No tenía muy claro lo qué podía escribir. Intentaba pensar en algo que fuera de interés para aquellos que deambulan por la ciudad. Tenía que ser actual y práctico, pero justo eso no estaba a mi alcance. Yo no salgo, salvo a mi querida terapia con caballos. Hablo con pocas personas. No veo tv. No leo… en fin… Para hacerse una idea, la mayoría de las cosas que aíslan a alguien, conforman mi cotidianeidad. Sólo el aparato de radio y la red social de Facebook me recuerdan constantemente que existe un mundo más allá de mi nariz (Aunque debo aclarar que esto de haberme convertido en una solitaria araña de rincón, se debe a las circunstancias). Sin embargo, los recuerdos y experiencias de alguien que lleva tantos años usando silla de ruedas, no son irrelevantes a la hora de tocar temas como inclusión y accesibilidad, por lo que quiero compartirlos con ustedes, y espero que les sean de utilidad.
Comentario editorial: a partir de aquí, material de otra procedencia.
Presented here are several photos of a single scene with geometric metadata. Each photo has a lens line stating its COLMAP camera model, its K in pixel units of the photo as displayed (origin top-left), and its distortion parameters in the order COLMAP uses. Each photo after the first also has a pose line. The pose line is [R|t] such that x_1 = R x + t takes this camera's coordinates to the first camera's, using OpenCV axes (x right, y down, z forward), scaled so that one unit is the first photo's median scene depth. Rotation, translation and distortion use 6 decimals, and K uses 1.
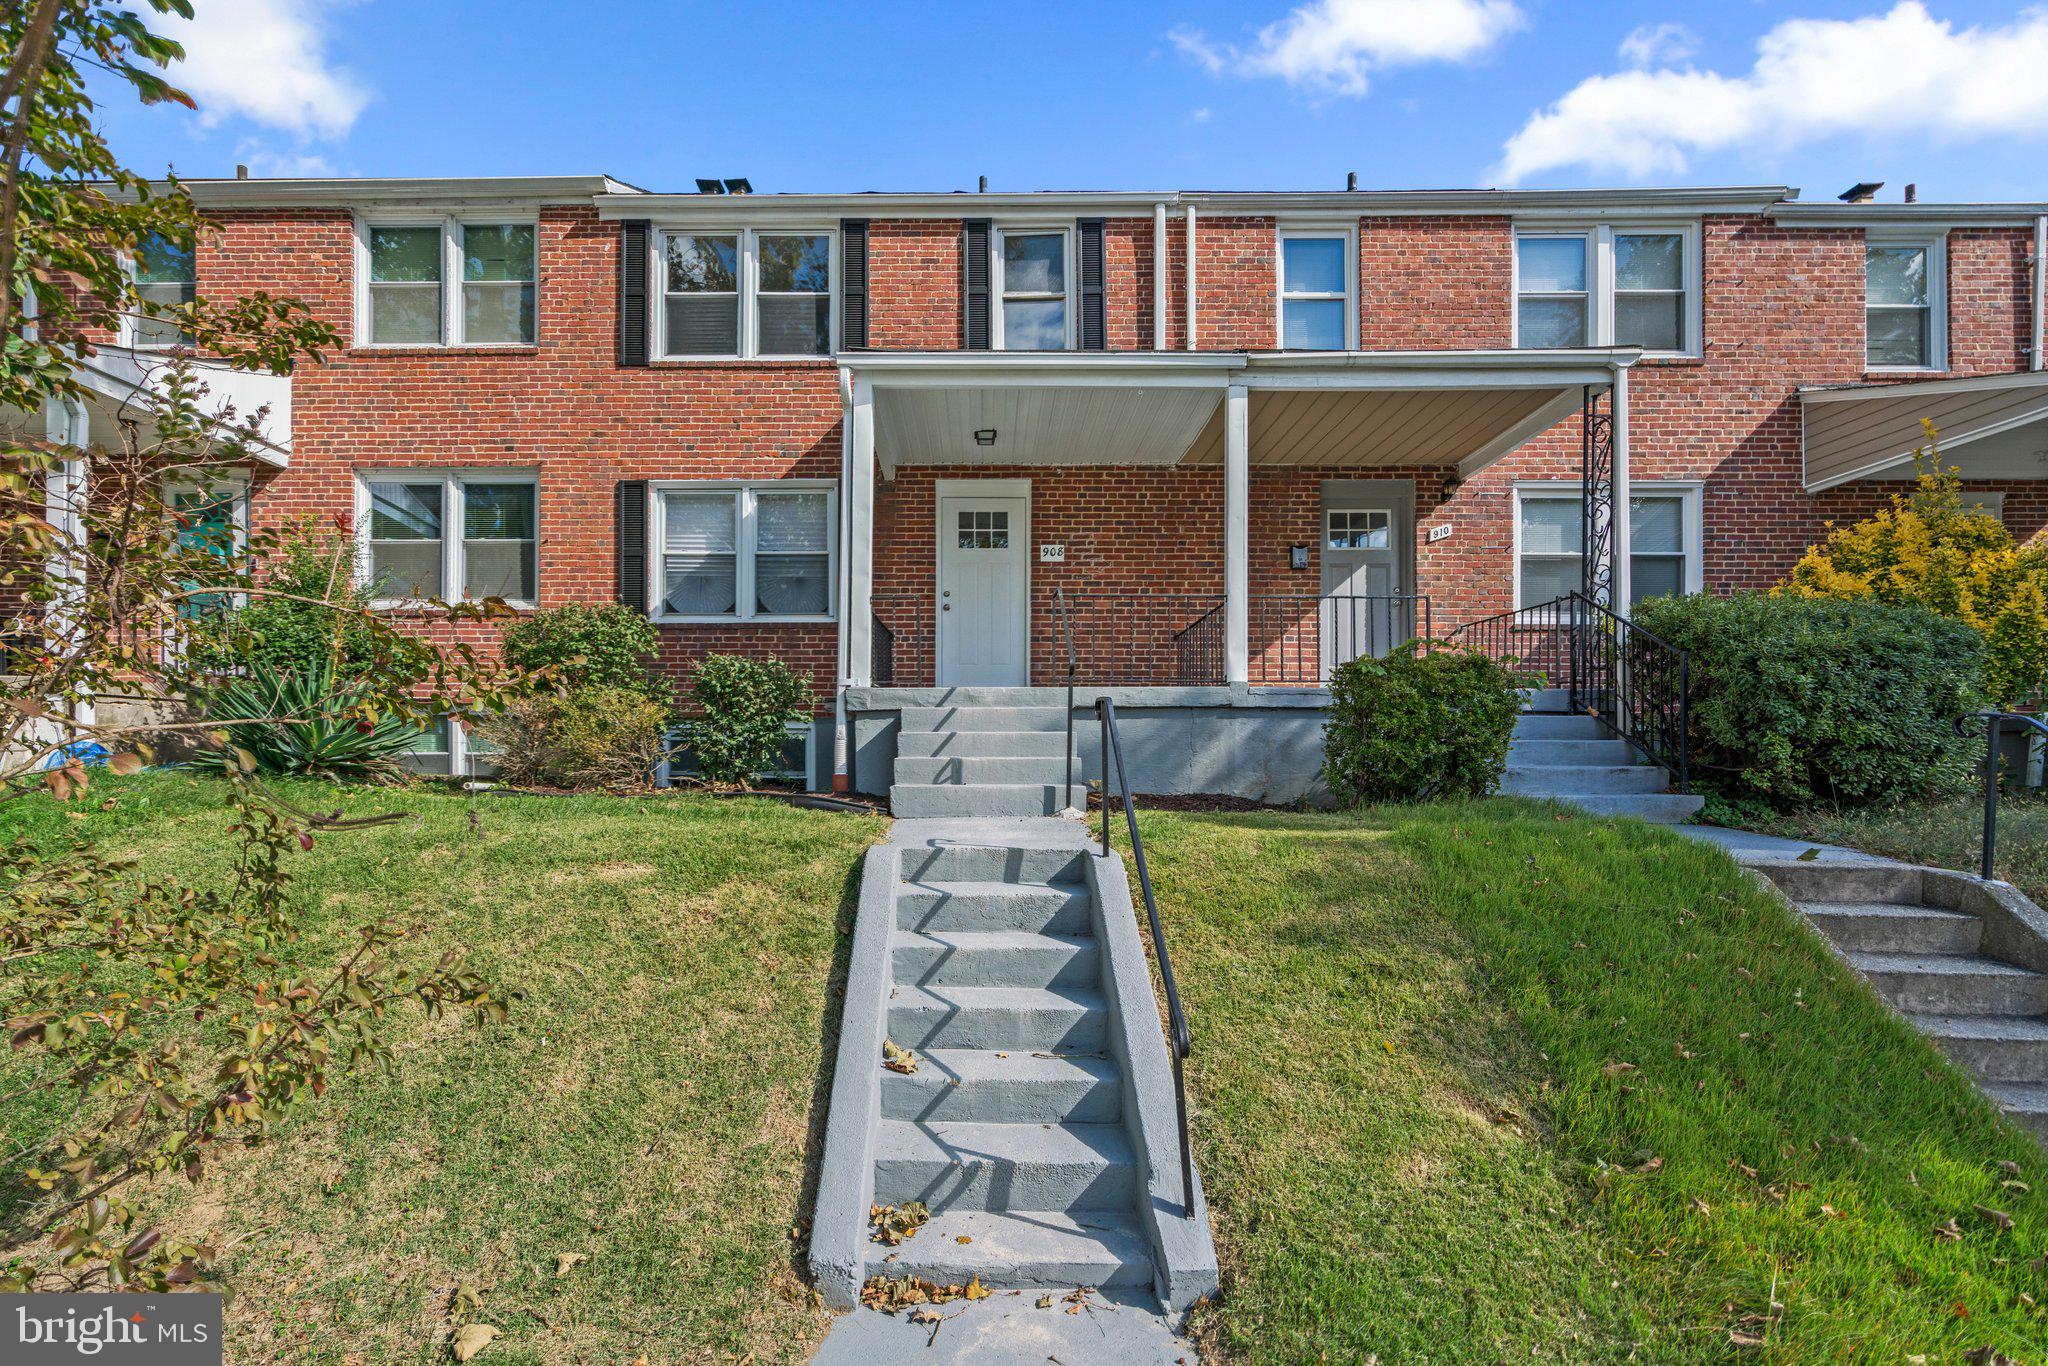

En mi primer tiempo en el hospital, estaba en un estado llamado síndrome de enclaustramiento. Completamente inmóvil como en coma, pero a diferencia de este, con mi conciencia bastante alerta. En ese entonces no se había diagnosticado mi infarto cerebral y menos mi posterior claustro. Oficialmente yo estaba en shock e inconsciente. Cuando por fin reconocieron mi estado, me trasladaron a otra sección y me presentaron por mi primer nombre que casi no uso. – Marta se comunica con los ojos, dijo la mujer que llevaba mi catre. A una chica de blanco pareció interesarle mi visita porque asomó su cabeza por encima de la mía y preguntó algo que no recuerdo. Mi respuesta era no, pero tenía el gran reto de parpadear dos veces para dejarlo en claro. Parece que usé casi toda mi fuerza en el primer parpadeo, porque el segundo se tardó más de la cuenta y mi espectadora se alejó diciendo… muy complicado… Demás está decir que su impaciencia me dejó un amargo sabor a frustración. Era la oportunidad para no tener miedo e incluirme en el vano acontecer de la habitación. No sentirme sola y distante. Distraerme. Pero no pudo ser y la perdí en dos palabras.
Entonces, no sabía que iba a sentirme así muchas veces y por múltiples motivos. Demasiado frecuentemente me quedaba la impresión de que las personas en su gran mayoría estaban dispuestas a aceptarme en su espacio, a ser amables, incluso a sonreírme, pero no a hacer un esfuerzo por incluirme. Por eso creo que en el fondo, la discapacidad, todavía se enfrenta como un infortunio que le sucedió a otro y que uno no provocó, así que no tiene ninguna obligación y que con ser gente y aportar sus pesos una vez al año, ya está dando más que suficiente. Yo creo que no, porque vivimos en juntos y la responsabilidad de crecer como humanidad está sobre nosotros. Se refleja en las cosas en las que invertimos nuestro tiempo, esfuerzo, dinero… en todo lo que hacemos. Cuando me topo con gente que procura edificar una ciudad que facilita tu acceso en todo sentido, dispuestas a escuchar y a actuar. Personas que no construyen rampas inservibles solo para aparentar cierta conciencia social, ni te sepultan en toneladas de burocracia cada vez que intentas mover un pie, me doy cuenta que estoy frente a alguien que realmente está comprometido con la idea de proyectar una sociedad mejor.
Mi mamá siempre dice: “Obras son amores, y no, buenas razones” y al menos yo, no me atrevería a contradecirla.